Rethinking ChatGPT's Success: Usability and Cognitive Behaviors Enabled by Auto-regressive LLMs' Prompting
Xinzhe Li, Ming Liu
TL;DR
The paper analyzes the limitations of task-specific channels in deploying LLMs and argues that auto-regressive prompting with free-form modalities enables richer, human-like cognitive behaviors. It introduces a modalities-and-channels framework to compare deployment paradigms, highlighting how verbal free-form context and open-ended outputs in AR-LLMs yield superior usability and expressiveness. By examining thinking, reasoning, planning, and feedback learning, the work shows how prompting can imitate complex cognitive activities and discusses challenges such as shortcut learning and distribution shifts. The authors propose a path toward improved autonomous and multi-agent LLM deployment through cognitive-behavioral principles and a unified inference framework, advocating for free-form modalities during pretraining and simpler inference-time deployment.
Abstract
Over the last decade, a wide range of training and deployment strategies for Large Language Models (LLMs) have emerged. Among these, the prompting paradigms of Auto-regressive LLMs (AR-LLMs) have catalyzed a significant surge in Artificial Intelligence (AI). This paper aims to emphasize the significance of utilizing free-form modalities (forms of input and output) and verbal free-form contexts as user-directed channels (methods for transforming modalities) for downstream deployment.

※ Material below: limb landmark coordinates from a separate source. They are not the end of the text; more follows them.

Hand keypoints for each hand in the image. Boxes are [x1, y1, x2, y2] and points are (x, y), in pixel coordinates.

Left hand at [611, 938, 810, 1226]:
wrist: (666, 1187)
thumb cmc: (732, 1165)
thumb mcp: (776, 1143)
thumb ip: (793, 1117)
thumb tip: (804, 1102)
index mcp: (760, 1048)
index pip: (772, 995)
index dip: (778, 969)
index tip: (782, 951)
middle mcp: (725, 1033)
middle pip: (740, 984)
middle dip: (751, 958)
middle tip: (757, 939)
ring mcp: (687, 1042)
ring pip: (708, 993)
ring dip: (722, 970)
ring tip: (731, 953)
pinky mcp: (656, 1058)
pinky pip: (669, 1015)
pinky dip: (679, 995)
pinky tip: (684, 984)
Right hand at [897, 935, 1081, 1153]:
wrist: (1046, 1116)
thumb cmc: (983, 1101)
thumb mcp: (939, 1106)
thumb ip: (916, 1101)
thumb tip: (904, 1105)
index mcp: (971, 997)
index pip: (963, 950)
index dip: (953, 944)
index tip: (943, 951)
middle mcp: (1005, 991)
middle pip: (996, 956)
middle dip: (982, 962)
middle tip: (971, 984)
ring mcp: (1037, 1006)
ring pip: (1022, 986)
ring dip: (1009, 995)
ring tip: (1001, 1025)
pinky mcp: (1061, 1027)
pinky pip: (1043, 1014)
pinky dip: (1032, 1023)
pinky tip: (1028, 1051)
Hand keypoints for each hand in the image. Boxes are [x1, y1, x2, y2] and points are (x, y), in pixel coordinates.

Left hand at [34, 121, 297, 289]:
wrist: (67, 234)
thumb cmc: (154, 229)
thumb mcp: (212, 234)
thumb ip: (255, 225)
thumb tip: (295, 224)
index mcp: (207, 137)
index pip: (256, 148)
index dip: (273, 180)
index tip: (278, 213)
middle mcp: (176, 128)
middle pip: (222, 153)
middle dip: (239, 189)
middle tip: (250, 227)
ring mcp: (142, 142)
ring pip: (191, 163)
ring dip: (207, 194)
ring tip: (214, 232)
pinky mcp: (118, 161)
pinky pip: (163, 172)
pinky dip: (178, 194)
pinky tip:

Specifically, we analyze the structure of modalities within both two types of LLMs and six task-specific channels during deployment. From the perspective of users, our analysis introduces and applies the analytical metrics of task customizability, transparency, and complexity to gauge their usability, highlighting the superior nature of AR-LLMs' prompting paradigms. Moreover, we examine the stimulation of diverse cognitive behaviors in LLMs through the adoption of free-form text and verbal contexts, mirroring human linguistic expressions of such behaviors. We then detail four common cognitive behaviors to underscore how AR-LLMs' prompting successfully imitate human-like behaviors using this free-form modality and channel. Lastly, the potential for improving LLM deployment, both as autonomous agents and within multi-agent systems, is identified via cognitive behavior concepts and principles.